Non solo le sue azioni, ma anche la sua storia ha molto da insegnare: tutto concorre in quel “I CARE” scritto sulle pareti della scuola di Barbiana. Don Lorenzo Milani nasce il 27 maggio 1923 a Firenze. I suoi genitori sono di religione ebraica, ma, con l’avvento delle leggi razziali negli anni ’30, scelgono di sposarsi secondo il rito cattolico e di battezzare i figli. Crescendo, don Milani studierà presso l’Accademia di Brera salvo poi scegliere di entrare in seminario per diventare sacerdote. Viene ordinato il 13 luglio 1947 e, nonostante i suoi genitori non condividano a pieno la scelta, lo sopporteranno negli anni del suo servizio.

 

La sua esperienza da sacerdote inizia nella parrocchia di San Donato a Calenzano, un piccolo paese nella periferia di Firenze in via di industrializzazione. Proprio lì fonda una scuola popolare serale per i giovani operai e contadini della sua parrocchia. Una decisione che destò qualche malcontento tra i sacerdoti delle parrocchie limitrofe. Il suo operato, infatti, viene subito considerato scomodo per l’epoca. Per questo motivo, nel dicembre del 1954, è assegnato alla parrocchia di Barbiana: un borgo con una sola canonica senza corrente elettrica e senza una strada per arrivarci, dispersa tra una manciata di cascine sparse sulle pendici del monte Giovi. Di fatto è una sorta di esilio per la cura e l’attenzione dimostrate nei confronti degli operai e dei contadini che desiderava istruire. L’obiettivo di don Milani era, infatti, crescere dei “buoni cristiani e onesti cittadini” (per dirlo con le parole di San Giovanni Bosco), ovvero delle persone che potessero fare la differenza nella società perché partecipi e corresponsabili di una vita che riguarda tutti da vicino. Il giovane prete vuole dare loro la parola, elemento indispensabile per comprendere la Parola con la P maiuscola.

 

Anche a Barbiana riesce a raccogliere attorno a sé i ragazzi e le ragazze che vivono nelle cascine della zona e inizia a fare scuola. La scuola per don Milani è impegno, è assunzione di responsabilità, è adesione alla situazione dell'altro.
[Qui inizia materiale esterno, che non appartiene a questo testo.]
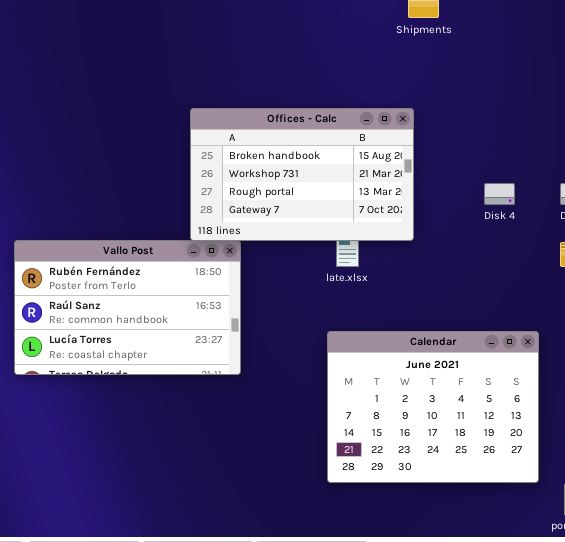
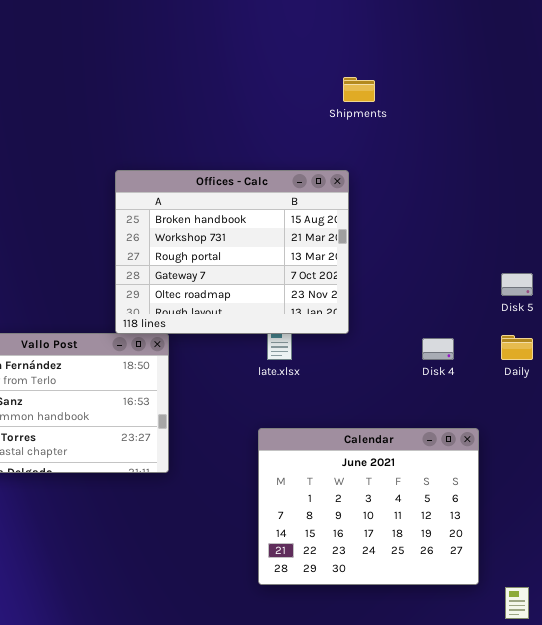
Offices - Calc: [190,108,414,241] -> [115,170,349,334], resized
Disk 4: [484,183,515,205] -> [422,338,454,360], moved

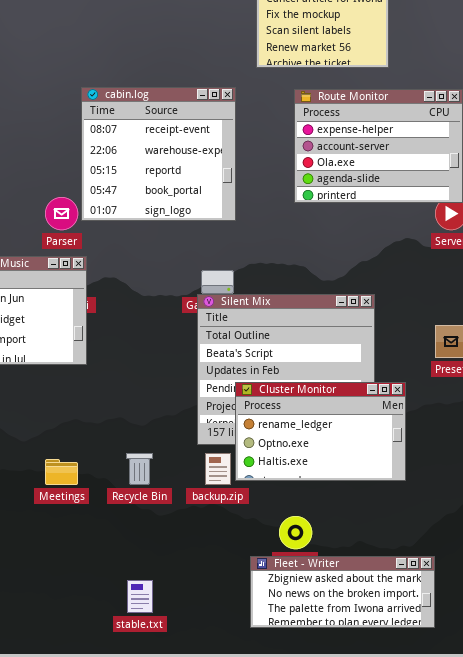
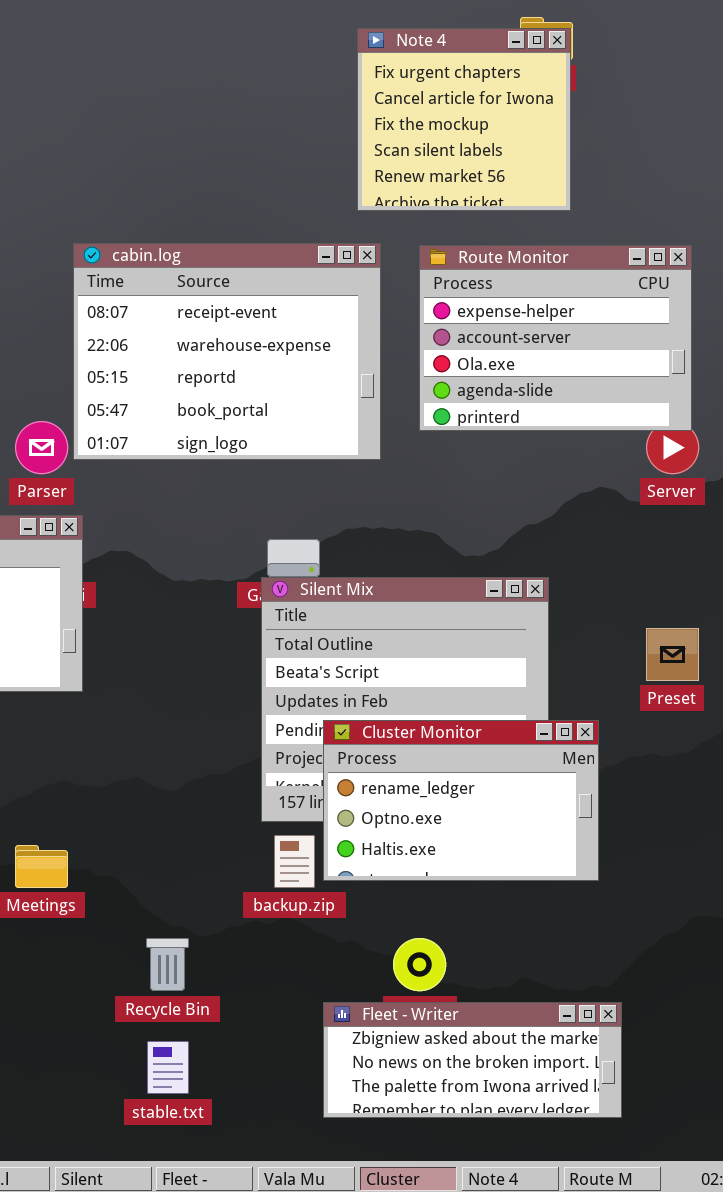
cabin.log: [81,87,236,221] -> [73,243,381,460], resized
Recycle Bin: [126,453,153,485] -> [146,938,189,991], moved
Fleet - Writer: [250,556,435,628] -> [323,1002,622,1118], moved

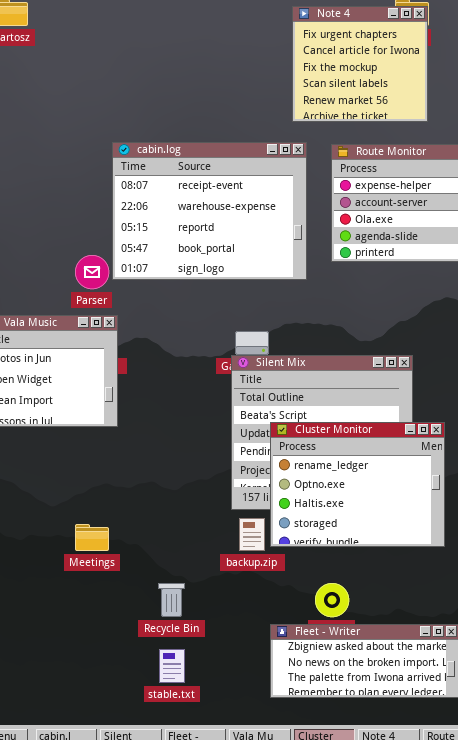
Cluster Monitor: [323,720,599,881] -> [270,422,445,547], resized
Su una parete della nostra scuola c'è scritto grande “I CARE”. È il motto intraducibile dei giovani americani migliori. "Me ne importa, mi sta a cuore". È il contrario esatto del motto fascista “Me ne frego”. Assumere la responsabilità dell'altro significa confrontarsi con le situazioni che diventano domande a cui rispondere. Il sentirsi responsabili e coinvolti nella situazione dell'altro rende possibili la conoscenza e l'ascolto. L'”I CARE” implica la capacità di uscire da sé per assumere i problemi dell'altro. Ed educare equivale a problematizzare, ad essere scomodi per trasformarsi e trasformare.

 

Tutto ciò cosa può dire a tutto coloro che si cimenteranno nel Cre? Cosa può lasciare la figura di don Lorenzo Milani ad animatori, coordinatori, sacerdoti, volontari, a ogni piccolo e prezioso ingranaggio della comunità educante? Basta portarsi a casa -e nel cuore- quel “I CARE”: mi sta a cuore. Non significa caricarsi in spalla i più piccoli, ma accompagnarli in questo breve tratto della loro crescita. Se ci sarà qualche piccolo inciampo, si disinfetterà la sbucciatura (tra le classiche lacrime da coccodrillo) e si ripartirà con il cammino. Ogni educazione parte da ciò che ha, dal mondo, dalla vita di ogni piccolo di cui siamo chiamati a prenderci cura con lo stesso stile di quel “I CARE” scritto sulle pareti della scuola di Barbiana.